Right now I’m fading and haven't been in service for 5 months 0000 in for 16 years ministerial servant for about 8.5 years pioneered for 3 years around 1994-97 later auxiliary then around 2004 got back on pioneer list for about the same time became Elder for 5.3 years when I began reading books nothing apostate but then began searching apostate literature. I could ignore web sites like six screens and other apostates because u can tell when someone is just looking for attention and out to hurt or revenge. So I researched my research and found the lies in wt literature. What is my excuse for being lied to???????????
My opinion is for most descent human beings that may have life experience but not higher ed can here their message and well its appealing. I saw the shit in the world, and the things that happened in my life and again the message was appealing. The love bombing helped because I’m the type of person that love people and being part of this org put u in touch with plenty of people.
Now when I studied I studied fairly well only the material they gave me so the wt doctrine got imbedded in me early and I trusted them because I only thought they had all the right answers. I hated history so studying the wt history (Nah) I f u say so I believe u because U gave me no reason not to. Prophecy was something i hated and had lots of history that was mad complicated so I didn’t care If u say so i believe you though plenty of times I could not wrap my head around it. I commented on basically easy stuff that one could use in everyday life and was good at being loving to others cause that’s me..
Being an elder u can see things and wonder things a bit more as your info broadens. My wife who is a born in was not the most cooperative woman. I wanted us to be the perfect jw couple but she only did what she wanted. This I think began my slow rejecting, not trying so hard, not caring so much cause it my wife who thought she could tell me how to act and how to have proper edict, at time she pissed me off. As a witness elder I was hardly ever serious unless I had a part or was at the door. I always made my br/si laugh and enjoyed being with them and my wife made me feel like my fun loving personality irritated her. So she stated my demise
Began my study of history of jw and searched the web so many sites.
My conclusion is that they hold a tempting carrot
They use love for the most part well but have I have learned that not only in religion but in personal individuals and groups love still can be used to manipulate and in the religion most don’t try to do bad its control is from the top down. and used well and is beneficial to individual but for the fds/gb the benefit the most.

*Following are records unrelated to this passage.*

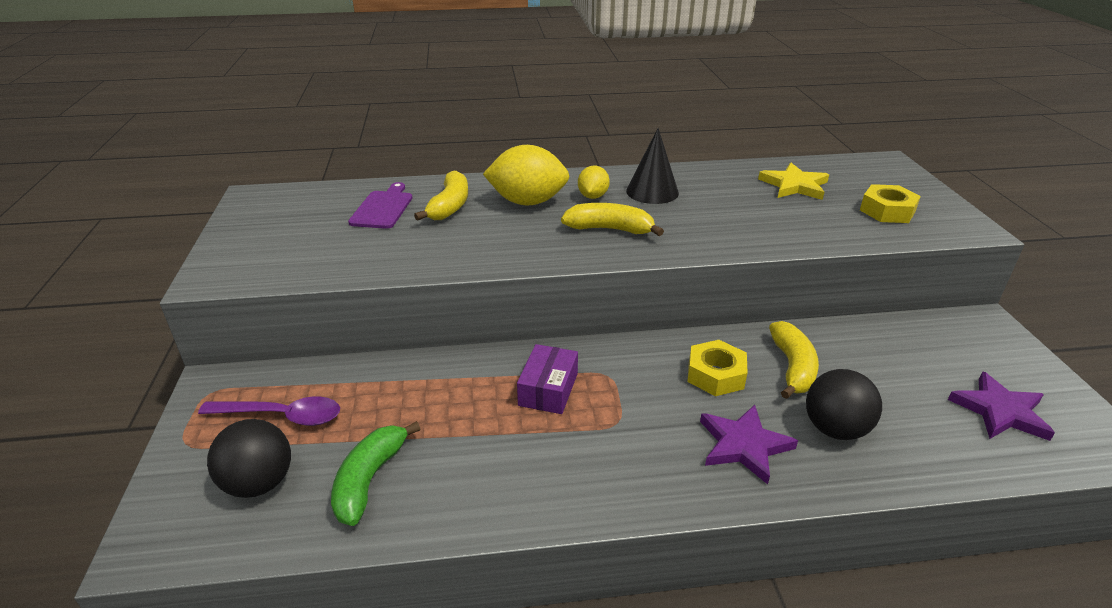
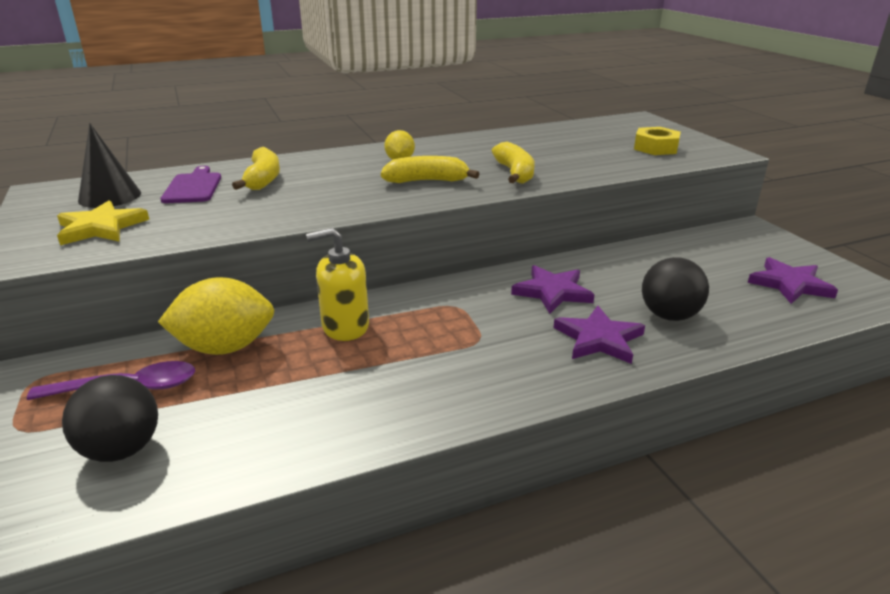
camera: 15 degrees left, 5 degrees down
green banana [331,421,420,526] -> none
yellow lemon [483,145,570,205] -> yellow lemon moved to [158,277,274,355]
purple box [517,344,578,414] -> none
black cone [626,128,679,204] -> black cone moved to [78,123,141,208]
yellow nut [688,340,748,396] -> purple star [511,265,595,314]
yellow star [758,163,829,200] -> yellow star moved to [57,200,149,245]
yellow banana [769,321,819,399] -> yellow banana moved to [492,142,535,183]
none -> yellow soap dispenser [306,228,369,341]

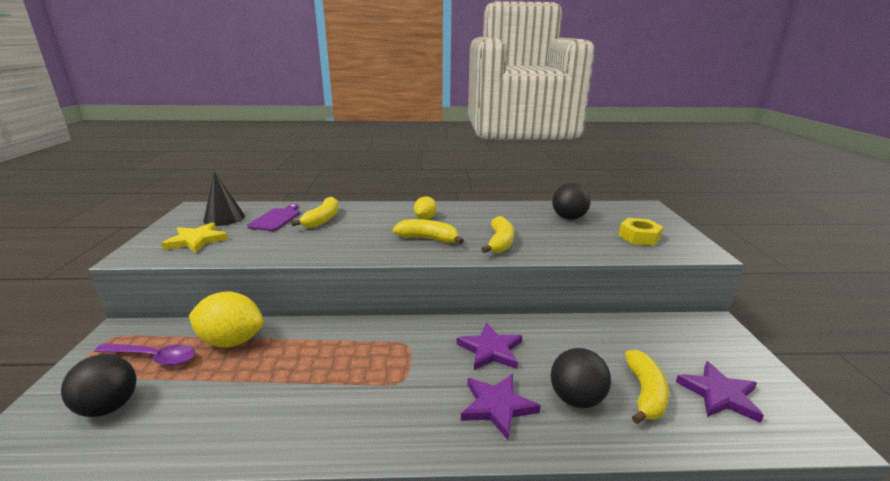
camera: 20 degrees right, 5 degrees down
yellow soap dispenser [306,228,369,341] -> none
none -> black ball [552,183,591,220]
none -> yellow banana [625,350,669,424]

Disfellowshipping sometimes has its place but not to the extent that it separates families. I didn’t always see it this way I only saw from one side.
From the beginning of wt history till the time of this typing wt continues to hide what they do from most, but most like me really only has tunnel vision. But that is the nature of it all
I must admit my first cong made it difficult to grow spiritually and i move to another where there was plenty of love and most did thing well including the elders. I believe we have an exceptional hall as compared to some.
my reason then for fading is what I’ve learned I can’t take back I know too much and though I do think this religion has many good points to it I come to believe if there really is a god and if Christ is real we should imitate Christ to best of our ability but Christianity should not be organized like it is in large groups.
Anything done to big leaves room for corruption, and things will get out of control.
So my finally thought on me there is plenty of good but plenty of bad and the deception I am not willing to mix the two especially if the true god and Jesus Christ and Holy Spirit is behind this they’re making too many mistakes work to slow. So I try and fade if that don’t work u know the difficulties i can bring but I will only go to hall because I love the individuals not the org.